Rechtspraak
Uitspraakdatum
29-03-2021
ECLI
ECLI:NL:TADRARL:2021:63
Zaaknummer
20-447
Inhoudsindicatie
Primair stelt verweerder dat klager zijn klacht heeft ingetrokken en de klacht daarom niet opnieuw behandeld kan worden. Het zogenoemde ‘ne bis in idem-beginsel’ is ook in het tuchtrecht aanvaard. In dit geval is er echter geen sprake van het ten tweeden male voorleggen van een klacht aan de tuchtrechter. De eerste klacht van klager is niet door de deken onderzocht, laat staan aan de tuchtrechter voorgelegd. De klacht ziet op de zorgvuldigheid van de dienstverlening door verweerder. De raad hanteert bij de beoordeling van deze klacht als uitgangspunt dat verweerder dient te voldoen aan datgene wat binnen de beroepsgroep als professionele standaard geldt. Die professionele standaard veronderstelt een handelen met de zorgvuldigheid die van een redelijk bekwame en redelijk handelende advocaat in de gegeven omstandigheden mag worden verwacht. Klager heeft geen kennis kunnen nemen van (een concept van) de memorie van grieven voordat dit stuk werd ingediend. Dit is onzorgvuldig. Ook het zonder overleg in rekening brengen van vermijdbare kosten is onzorgvuldig. Voor de overige klachten over het opstellen van aantekeningen voor een zitting en het gebrekkige optreden tijdens een zitting is onvoldoende onderbouwing gegeven. De raad legt de maatregel van een berisping op mede gebaseerd op het feit dat verweerder zonder gegronde reden afwezig was bij de zitting.

= = =

▶ [OPDRACHT]
Geef voor elke bewering aan of die klopt met de tuchtuitspraak. Antwoord met ja of nee en citeer de woorden uit de tuchtuitspraak die de doorslag geven.
(a) De deken heeft de eerste klacht van klager onderzocht.
(b) Het ne bis in idem-beginsel wordt ook in het tuchtrecht aanvaard.
(c) De raad legt verweerder een waarschuwing op.
De gegevens staan los van de tuchtuitspraak.

▶ [GEGEVENS]

= = =

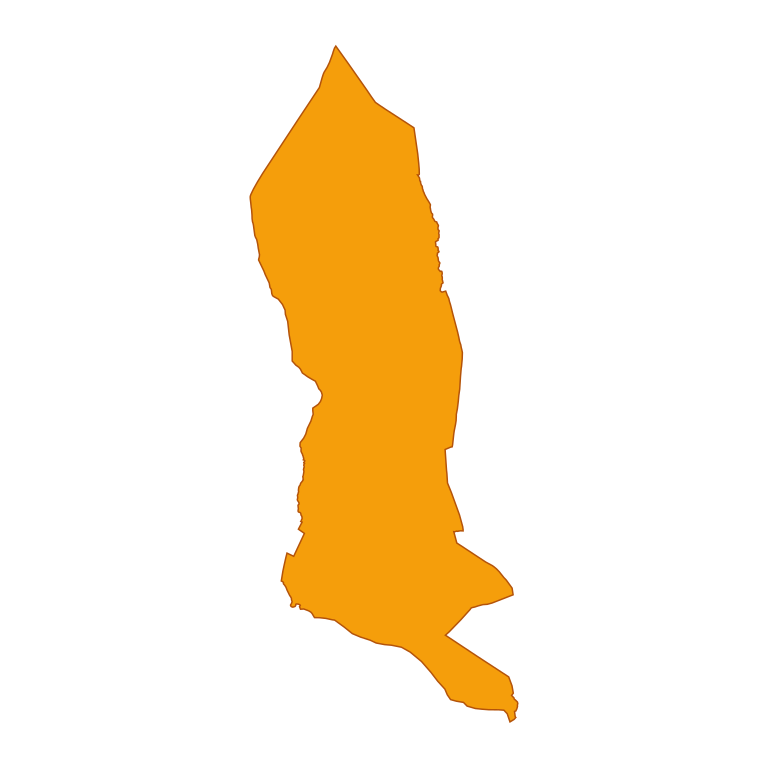 the district of Patrauti, Suceava, Romania
{"feature_id": "2599482B36922885866950", "entity_name": "Patrauti", "entity_type": "district", "adm_level": 2, "iso_a3": "ROU", "parent_name": "Romania", "parent_adm1": "Suceava", "projection": "mercator", "projection_center": [26.182, 47.734], "detail": "fine", "context": "isolated", "style": "filled", "palette": "amber", "viewbox_px": 768, "rotation_deg": 0, "n_neighbors": 0, "source": "geoboundaries", "source_scale": "gbopen_adm2", "svg_char_len": 6071}
<svg xmlns="http://www.w3.org/2000/svg" viewBox="0 0 768 768"><path d="M510.0,721.9L514.1,719.4L515.1,718.3L515.5,717.7L515.8,717.5L515.2,716.6L514.5,711.4L515.8,711.0L516.8,708.9L517.5,706.4L517.4,705.1L517.8,703.5L517.4,702.0L515.4,700.0L514.3,699.2L513.9,697.8L512.3,696.2L511.6,695.4L513.3,693.2L512.0,685.8L508.7,676.9L477.0,656.2L445.4,635.2L449.3,631.7L461.0,619.6L470.1,609.5L470.9,608.3L471.7,607.7L474.8,607.0L478.1,605.9L482.9,604.6L487.3,604.3L492.1,603.0L513.1,594.8L512.1,588.1L506.3,580.1L503.8,577.5L499.2,571.7L496.5,568.9L494.1,566.9L492.3,565.6L485.8,562.1L456.8,543.0L453.8,531.7L454.3,531.8L455.3,531.6L456.6,531.1L457.3,531.3L458.0,531.3L458.8,531.0L459.5,531.0L460.1,530.8L463.1,530.9L463.1,529.7L462.7,526.7L459.5,515.0L451.5,492.9L447.5,483.0L447.4,481.6L446.9,473.7L446.5,470.1L445.1,449.5L450.5,447.2L452.2,446.8L452.6,444.7L453.8,433.7L454.2,431.0L455.5,424.5L456.1,420.6L456.3,416.3L456.3,414.5L457.4,408.6L458.3,401.2L458.8,395.5L459.7,389.2L460.5,376.5L461.2,368.4L461.5,366.6L462.2,359.0L462.4,352.6L461.9,350.1L461.2,347.3L460.8,344.9L459.7,341.7L459.4,340.4L458.8,337.3L457.6,332.1L452.7,313.6L451.2,307.5L450.4,304.4L449.5,301.6L448.8,298.5L448.2,297.2L447.2,295.2L446.6,293.5L445.7,291.1L442.9,291.9L442.2,292.1L441.8,292.0L441.4,291.9L441.1,291.5L440.5,291.1L440.3,290.8L440.2,290.5L440.4,288.3L440.6,287.7L441.0,286.9L441.4,285.7L441.4,284.4L441.5,284.1L442.1,283.6L442.8,283.1L443.0,282.9L443.0,282.5L442.7,281.5L442.5,280.4L442.2,279.6L442.2,279.0L442.3,278.5L442.3,277.6L442.2,276.7L441.9,276.3L441.8,275.8L441.9,275.1L442.2,273.7L442.2,273.0L442.0,272.1L441.8,271.4L441.3,271.2L440.2,271.4L439.7,270.6L438.9,269.9L438.5,269.4L438.3,268.8L438.5,267.4L439.2,266.3L439.3,265.8L439.2,264.7L439.3,264.3L439.7,263.8L439.8,263.2L439.8,262.8L439.5,262.3L439.0,261.8L438.6,261.1L438.4,260.6L438.1,257.9L438.0,257.5L437.1,255.6L437.1,255.1L437.4,254.5L437.4,253.3L437.5,253.0L438.7,252.2L438.9,251.9L439.0,251.5L438.9,251.2L438.2,250.7L438.0,250.3L438.2,249.4L438.1,248.3L437.9,247.2L437.3,246.8L436.3,246.6L436.0,246.4L435.8,245.5L435.8,244.5L435.6,243.1L435.5,242.4L435.6,241.6L436.0,241.5L436.7,240.9L437.5,240.7L438.1,240.3L438.1,239.8L438.0,238.9L438.1,238.7L438.9,237.8L439.1,237.1L439.0,236.4L439.1,234.7L438.9,234.3L438.7,233.3L439.0,231.4L439.2,231.0L439.0,230.5L438.2,229.7L438.0,229.2L438.0,227.1L438.3,226.3L438.4,225.4L436.9,222.8L436.9,222.2L436.5,221.9L435.0,221.4L434.5,220.7L433.8,219.2L432.6,217.7L432.4,217.2L432.4,216.5L432.6,215.5L432.6,214.4L432.5,214.0L431.9,213.5L431.4,212.8L430.8,210.9L430.6,209.9L430.5,208.8L430.2,207.9L430.2,206.2L430.4,205.3L430.4,204.6L429.1,202.3L426.8,198.6L424.6,194.4L423.9,192.4L423.3,191.4L423.0,189.9L422.5,188.7L422.3,186.7L422.0,185.9L421.4,185.2L420.9,183.9L420.6,182.8L420.6,182.1L420.5,181.3L419.9,180.9L419.7,180.3L419.7,179.4L419.4,177.8L417.5,174.9L418.7,174.9L419.2,174.5L419.3,173.9L419.2,169.1L418.7,163.2L417.7,153.7L414.1,128.9L414.0,127.9L407.4,123.5L385.8,109.5L379.4,105.2L375.4,102.4L371.4,96.8L366.3,89.3L348.8,64.3L335.8,46.1L334.5,48.1L333.4,51.2L332.5,54.2L329.5,62.4L327.1,67.4L324.2,72.1L323.4,73.9L322.2,77.5L319.4,87.5L298.2,119.4L262.8,173.2L257.6,181.7L253.5,189.0L251.0,194.2L250.4,195.8L250.2,196.9L250.3,198.9L250.8,203.2L251.2,207.2L251.6,209.7L252.0,215.0L252.1,218.7L252.5,221.7L253.1,223.5L253.5,225.6L254.8,235.3L255.5,237.3L256.7,239.5L257.7,244.1L258.3,248.4L259.5,254.6L259.3,256.9L258.7,259.1L258.6,260.0L263.9,271.0L265.3,274.7L269.2,282.9L270.0,287.5L271.3,289.4L271.8,293.7L272.6,295.7L273.9,296.7L278.3,299.1L282.5,304.5L285.1,310.1L285.4,314.3L287.7,321.4L289.2,335.0L292.2,351.4L292.2,361.0L295.8,365.1L298.9,367.3L300.4,369.1L302.4,373.0L307.6,376.7L311.6,379.1L315.4,381.2L317.8,386.2L318.8,388.8L320.1,390.1L321.3,391.8L322.3,395.1L321.6,398.6L320.4,401.5L318.3,404.3L312.8,408.1L312.8,410.6L313.2,414.3L312.3,416.5L310.9,421.1L307.4,428.3L305.8,434.0L303.7,438.1L300.2,442.6L300.1,443.6L300.0,445.3L300.0,446.3L301.1,448.0L301.1,448.4L301.0,451.1L301.1,451.4L301.6,452.7L302.4,454.0L302.5,454.8L303.1,456.2L303.3,457.2L303.7,458.2L303.7,458.5L303.3,459.7L303.3,459.9L304.2,460.1L304.7,460.6L304.8,460.8L304.7,461.2L303.8,462.5L303.7,462.7L303.7,462.8L303.9,462.9L304.5,463.2L304.6,463.5L304.1,464.3L303.8,464.9L303.8,465.5L304.1,465.9L304.2,467.3L303.7,468.1L303.7,468.3L303.8,468.7L303.5,469.3L303.5,469.6L303.5,469.9L303.8,470.5L303.9,471.6L303.2,475.7L302.9,476.3L302.8,476.7L302.9,477.3L303.0,477.5L303.1,479.0L303.0,479.4L303.2,479.8L303.1,480.0L302.6,480.6L302.5,481.1L301.8,481.8L301.2,482.7L300.8,483.0L300.7,483.1L300.2,484.7L300.0,485.2L299.8,485.5L299.3,486.1L299.0,486.7L298.7,487.7L298.4,490.2L298.5,490.9L298.6,491.8L298.3,492.9L298.1,493.1L298.0,494.1L297.7,494.6L297.4,495.3L297.5,495.9L297.7,497.2L297.6,498.6L297.4,499.0L297.3,499.7L297.6,500.6L298.3,501.6L298.9,502.7L299.0,503.1L299.0,503.5L299.0,503.9L299.0,504.0L298.2,504.9L298.1,505.2L298.0,505.4L298.3,508.2L298.4,508.7L298.1,510.3L298.1,511.0L298.2,511.6L298.5,512.0L300.0,512.5L300.4,512.9L300.7,513.3L300.8,513.8L301.0,515.0L301.8,516.3L302.0,517.1L302.0,517.9L302.1,518.5L302.0,518.9L301.4,520.1L301.1,521.1L300.8,521.5L302.1,522.1L298.4,529.2L304.4,533.4L293.7,556.3L287.0,553.1L285.9,557.4L284.1,565.4L282.9,571.1L281.3,581.0L282.2,581.4L283.0,582.0L283.5,582.6L283.4,583.6L283.5,583.9L284.6,585.1L286.0,587.3L287.1,590.2L289.7,595.5L290.3,596.3L291.2,597.8L291.4,598.4L291.5,599.8L292.1,601.7L291.7,602.8L291.4,603.6L290.5,605.1L291.0,606.4L292.3,607.1L293.6,607.0L295.1,606.4L295.7,605.5L295.8,604.3L296.3,604.0L297.2,604.0L298.6,604.2L299.7,604.7L300.3,605.3L299.5,606.6L300.5,609.2L303.8,609.0L308.6,610.8L310.8,612.1L312.0,613.4L314.5,617.6L319.5,617.7L325.9,618.4L332.3,619.8L334.6,620.1L344.1,627.0L352.3,633.6L360.6,637.1L370.2,640.2L376.1,643.0L384.6,644.6L391.4,645.2L401.4,647.2L410.2,652.1L421.5,661.5L430.9,672.3L437.8,681.3L444.9,689.1L447.3,694.8L450.6,699.6L456.4,701.2L463.5,702.4L467.1,706.1L475.4,708.5L482.1,709.2L488.7,709.7L498.8,709.8L503.9,710.2L507.2,713.7L510.0,721.9Z" fill="#f59e0b" stroke="#b45309" stroke-width="1.5"/></svg>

= = =

▶ [ANTWOORD]
(a) Nee: "De eerste klacht van klager is niet door de deken onderzocht"
(b) Ja: "Het zogenoemde ‘ne bis in idem-beginsel’ is ook in het tuchtrecht aanvaard."
(c) Nee: "De raad legt de maatregel van een berisping op"